- **SELECTED TEXT**:
-- Opening Marker --
Zero-knowledge proofs (ZKPs) are a revolutionary cryptographic tool that can reshape how we approach privacy and scalability in Web3. ZKPs enable one party, the prover, to prove the truth of a statement to another party, the verifier, without disclosing any details beyond the statement’s validity. This capability has significant consequences for blockchain applications, particularly in these areas:

• Scalability: ZKPs can generate succinct proofs for complex computations, enabling verification without re-executing the entire process, which is crucial for scaling blockchain networks.
• Privacy: ZKPs can verify transactions without revealing the underlying data, thereby enhancing user privacy and confidentiality.
• Identity: ZKPs can be used to prove identity or ownership of assets without disclosing sensitive information.

The demand for efficient and scalable ZK infrastructure is rising rapidly with the growth of the Web3 ecosystem. Google Cloud Platform (GCP) is dedicated to providing developers with the tools and resources needed to build and deploy ZK-powered applications capable of reaching a global audience.

Google has actively participated in the Web3 space through various investments and partnerships. Recognizing the transformative potential of ZK technology, Google has established a dedicated Web3 team focused on advancing ZK development. Google’s ZK Summit and ongoing research demonstrate this commitment.

Google Cloud Platform (GCP) provides a wide range of Web3 products that cater to the needs of developers and businesses in the blockchain space. This includes fundamental blockchain infrastructure such as RPC nodes, which allow users to interact with blockchain networks. Additionally, GCP offers a Web3 portal that serves as a gateway to Web3 resources and tools. To further support Web3 development, GCP provides blockchain analytics tools that enable users to track and analyze blockchain data.

By leveraging GCP’s secure, reliable, and scalable infrastructure, leading Web3 companies can focus on building and deploying their applications with confidence. GCP’s infrastructure ensures that Web3 applications can handle high levels of traffic and data while maintaining optimal performance and security. This allows Web3 companies to deliver a seamless user experience and meet the demands of the rapidly growing Web3 ecosystem.

Optimizing Zero-Knowledge (ZK) infrastructure is crucial due to the rapidly increasing demand for efficient and scalable solutions in the Web3 ecosystem. As ZK proofs handle complex computations, the infrastructure must be fine-tuned to manage the computational intensity effectively. Optimization ensures faster proof generation, reduced resource utilization, and lower operational costs, all of which are vital for scaling ZK-powered applications and meeting the demands of a global audience. Efficient optimization also supports privacy, identity, and scalability, key areas where ZK proofs play a transformative role.
-- Closing Marker --
- **DATA IN THIS EXERCISE**:
-- Opening Marker --
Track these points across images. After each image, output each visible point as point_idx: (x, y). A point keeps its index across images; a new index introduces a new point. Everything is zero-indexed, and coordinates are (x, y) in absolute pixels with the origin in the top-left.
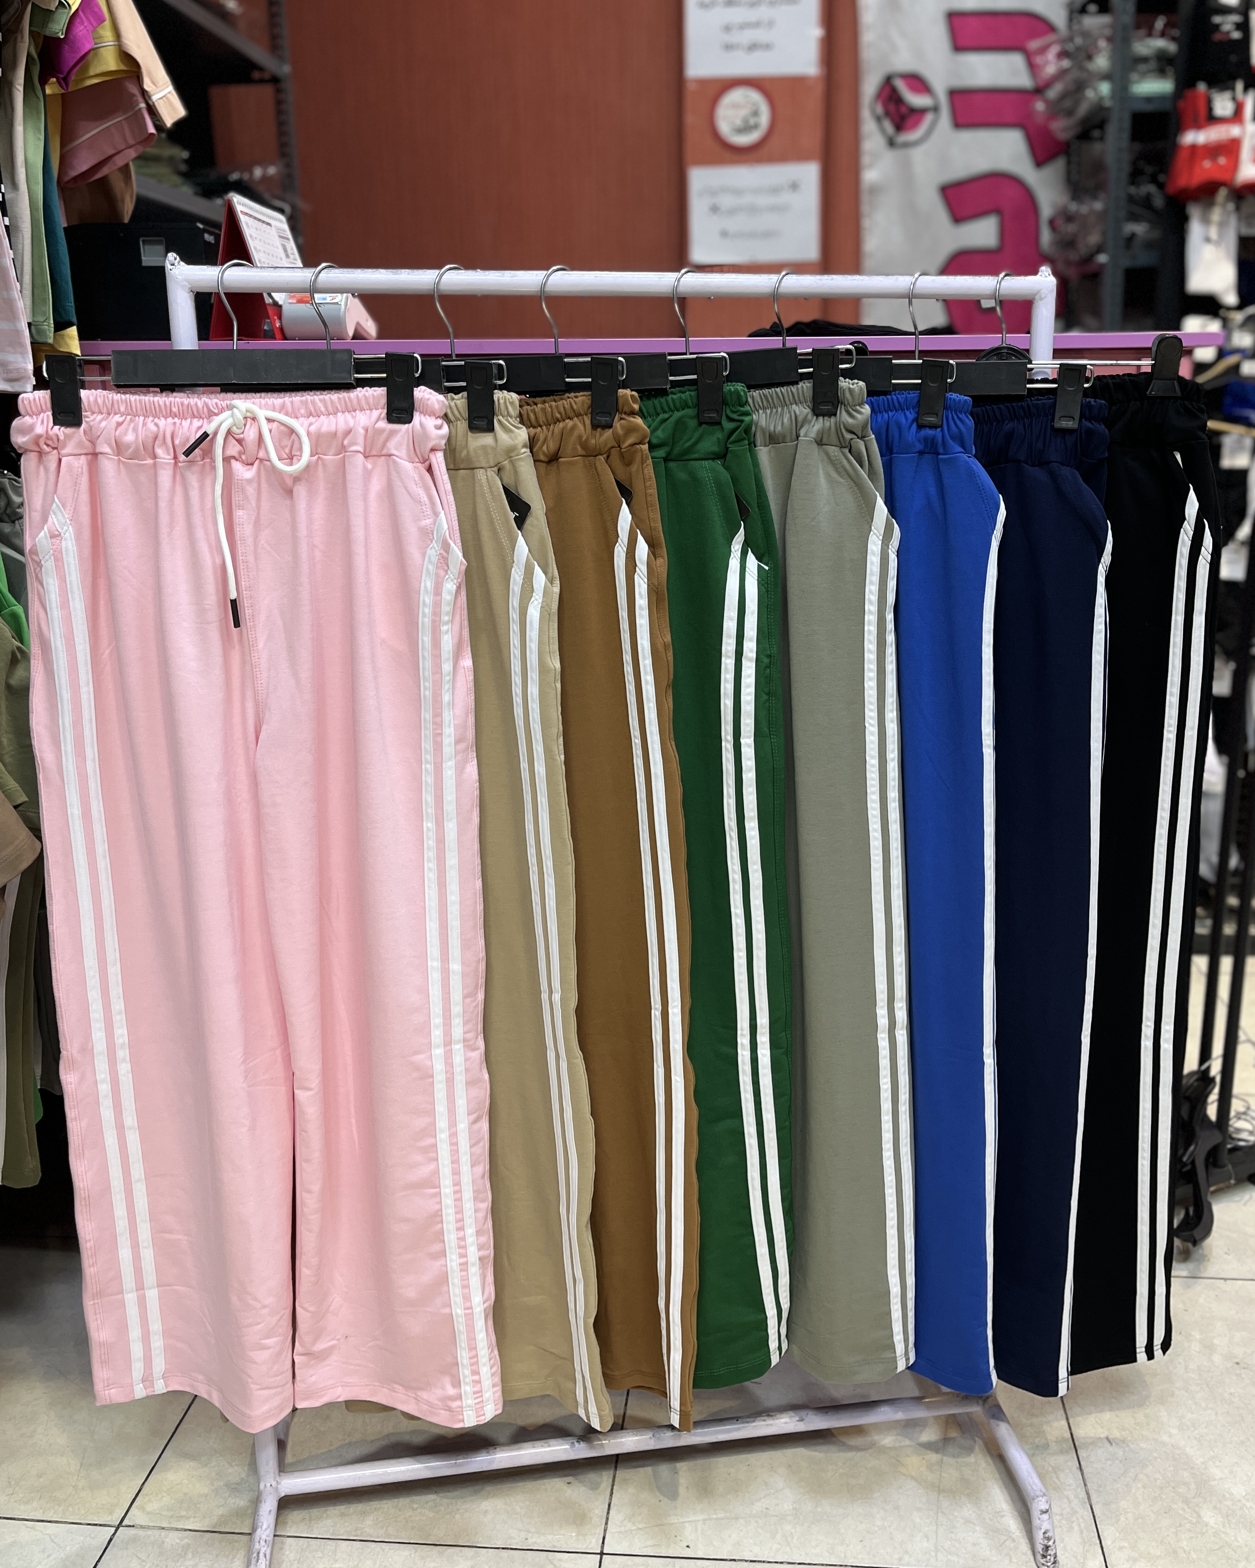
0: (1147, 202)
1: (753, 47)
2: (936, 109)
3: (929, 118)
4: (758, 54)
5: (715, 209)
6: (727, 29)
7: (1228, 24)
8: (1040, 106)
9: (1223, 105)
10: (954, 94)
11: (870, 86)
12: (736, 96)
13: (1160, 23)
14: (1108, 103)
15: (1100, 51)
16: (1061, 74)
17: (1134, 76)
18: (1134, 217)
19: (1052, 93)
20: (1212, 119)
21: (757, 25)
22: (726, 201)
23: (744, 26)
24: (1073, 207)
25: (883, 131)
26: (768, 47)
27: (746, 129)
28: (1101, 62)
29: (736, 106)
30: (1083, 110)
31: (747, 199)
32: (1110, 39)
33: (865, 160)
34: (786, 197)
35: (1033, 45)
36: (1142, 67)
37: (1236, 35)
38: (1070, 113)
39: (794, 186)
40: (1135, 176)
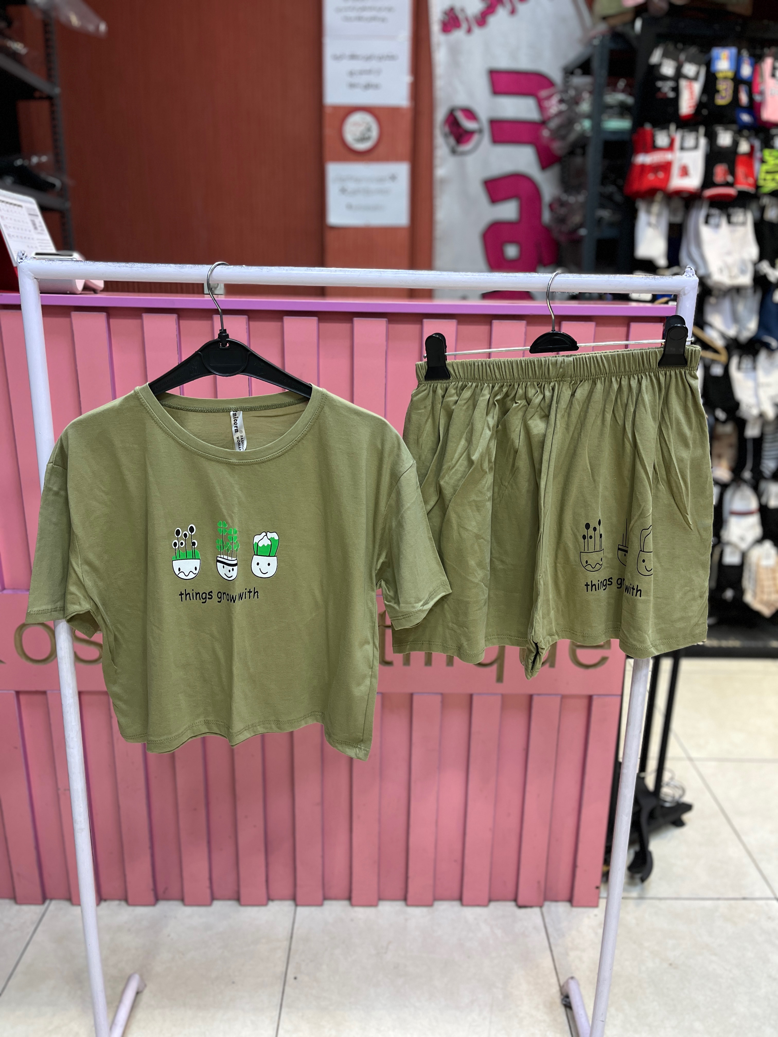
0: (609, 198)
1: (368, 86)
2: (480, 131)
3: (476, 137)
4: (371, 92)
5: (343, 191)
6: (351, 74)
7: (666, 87)
8: (545, 133)
9: (662, 139)
10: (493, 122)
11: (440, 115)
12: (357, 118)
13: (622, 84)
14: (589, 134)
15: (584, 100)
16: (560, 113)
17: (605, 117)
18: (602, 206)
19: (553, 124)
20: (653, 148)
21: (369, 72)
22: (351, 186)
23: (362, 72)
24: (565, 197)
25: (448, 144)
26: (376, 86)
27: (363, 139)
28: (585, 107)
29: (356, 124)
30: (572, 137)
31: (363, 185)
32: (591, 93)
33: (437, 162)
34: (388, 185)
35: (543, 93)
36: (610, 111)
37: (671, 95)
38: (563, 138)
39: (393, 178)
40: (604, 180)
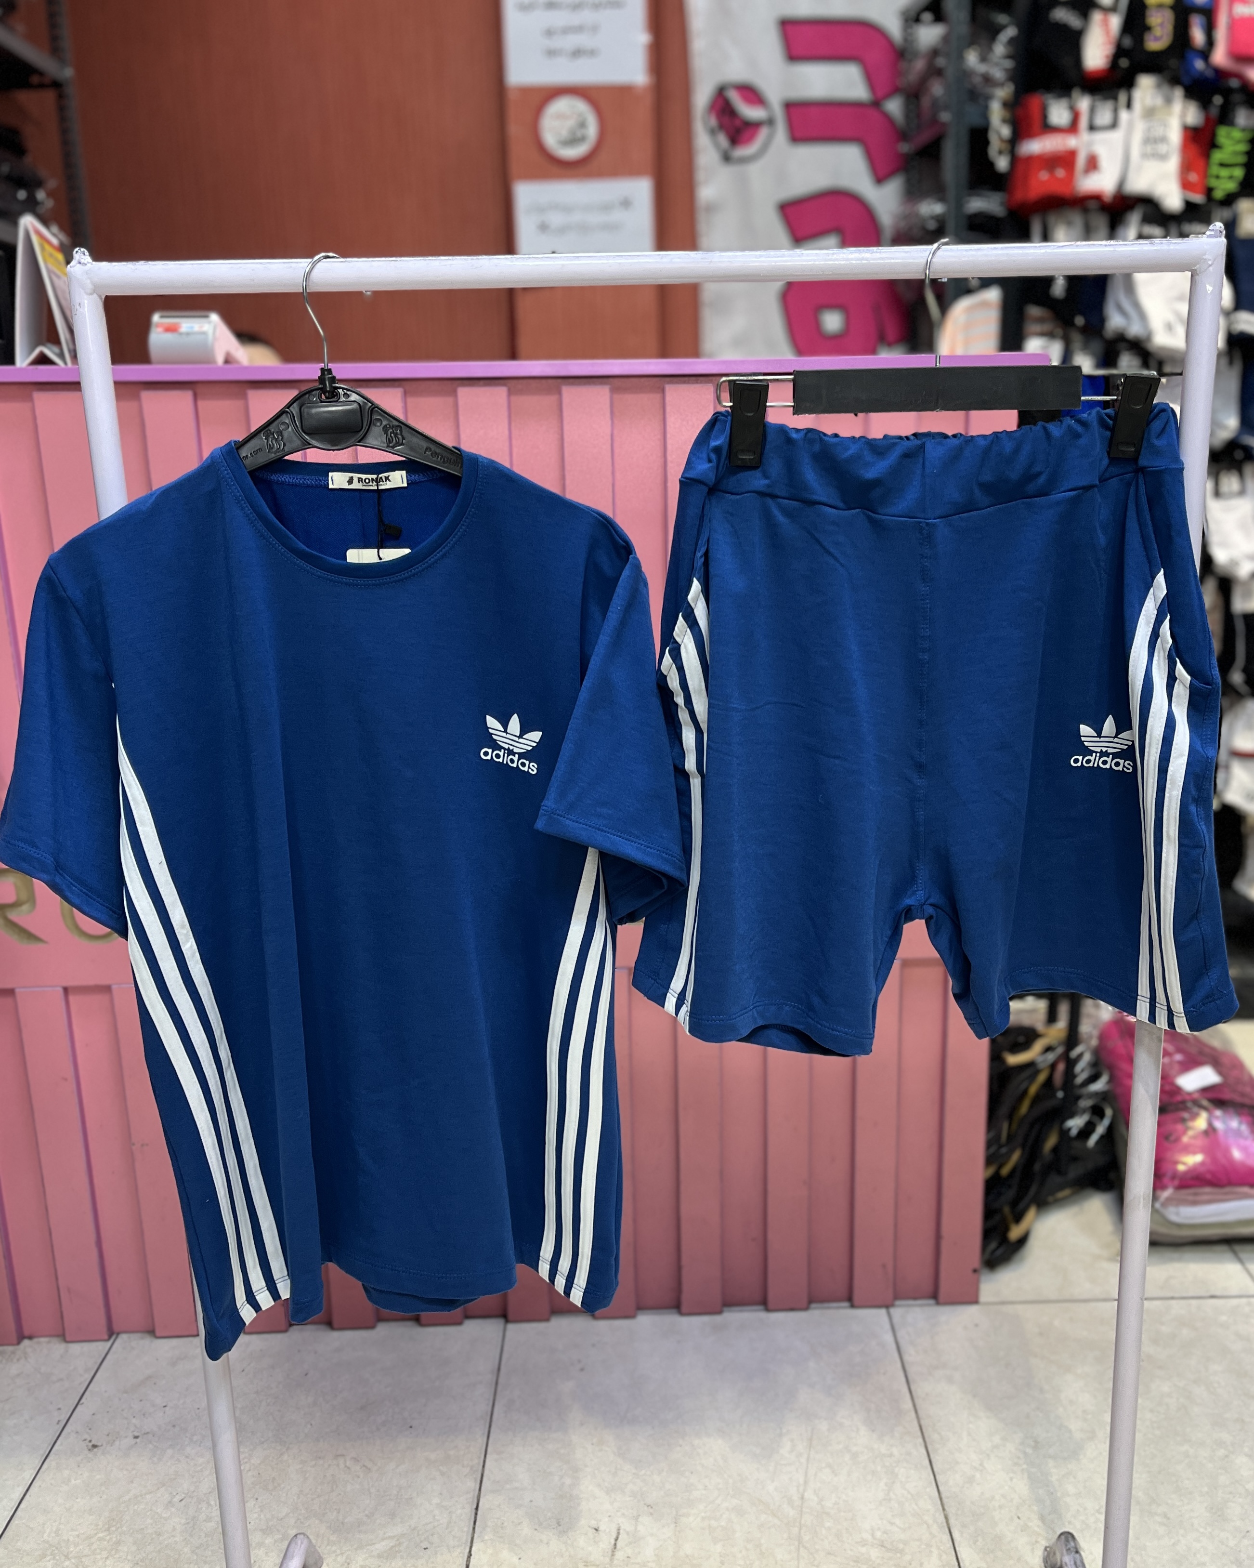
1: (577, 53)
2: (770, 122)
3: (763, 132)
4: (582, 62)
5: (543, 227)
6: (549, 33)
9: (1058, 114)
10: (791, 107)
11: (702, 96)
12: (561, 106)
20: (1047, 128)
21: (579, 29)
22: (556, 219)
23: (567, 31)
25: (717, 145)
26: (592, 52)
27: (573, 141)
29: (560, 116)
31: (577, 217)
33: (701, 175)
34: (618, 215)
39: (626, 203)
-- Closing Marker --
- **THINGS TO DO**:
1. From the passage on zero-knowledge proofs:
(a) What are the two parties in a zero-knowledge proof called?
(b) What do RPC nodes allow users to do?
(c) Besides faster proof generation, what two benefits does optimization of ZK infrastructure ensure?
2. Return the lines of the records from their first line through the line holding "17: (605, 117)", inclusive, with the pictures left out.

- **REPLIES**:
1.
(a) The prover and the verifier.
(b) Interact with blockchain networks.
(c) Reduced resource utilization and lower operational costs.

2.
Track these points across images. After each image, output each visible point as point_idx: (x, y). A point keeps its index across images; a new index introduces a new point. Everything is zero-indexed, and coordinates are (x, y) in absolute pixels with the origin in the top-left.
0: (1147, 202)
1: (753, 47)
2: (936, 109)
3: (929, 118)
4: (758, 54)
5: (715, 209)
6: (727, 29)
7: (1228, 24)
8: (1040, 106)
9: (1223, 105)
10: (954, 94)
11: (870, 86)
12: (736, 96)
13: (1160, 23)
14: (1108, 103)
15: (1100, 51)
16: (1061, 74)
17: (1134, 76)
18: (1134, 217)
19: (1052, 93)
20: (1212, 119)
21: (757, 25)
22: (726, 201)
23: (744, 26)
24: (1073, 207)
25: (883, 131)
26: (768, 47)
27: (746, 129)
28: (1101, 62)
29: (736, 106)
30: (1083, 110)
31: (747, 199)
32: (1110, 39)
33: (865, 160)
34: (786, 197)
35: (1033, 45)
36: (1142, 67)
37: (1236, 35)
38: (1070, 113)
39: (794, 186)
40: (1135, 176)
0: (609, 198)
1: (368, 86)
2: (480, 131)
3: (476, 137)
4: (371, 92)
5: (343, 191)
6: (351, 74)
7: (666, 87)
8: (545, 133)
9: (662, 139)
10: (493, 122)
11: (440, 115)
12: (357, 118)
13: (622, 84)
14: (589, 134)
15: (584, 100)
16: (560, 113)
17: (605, 117)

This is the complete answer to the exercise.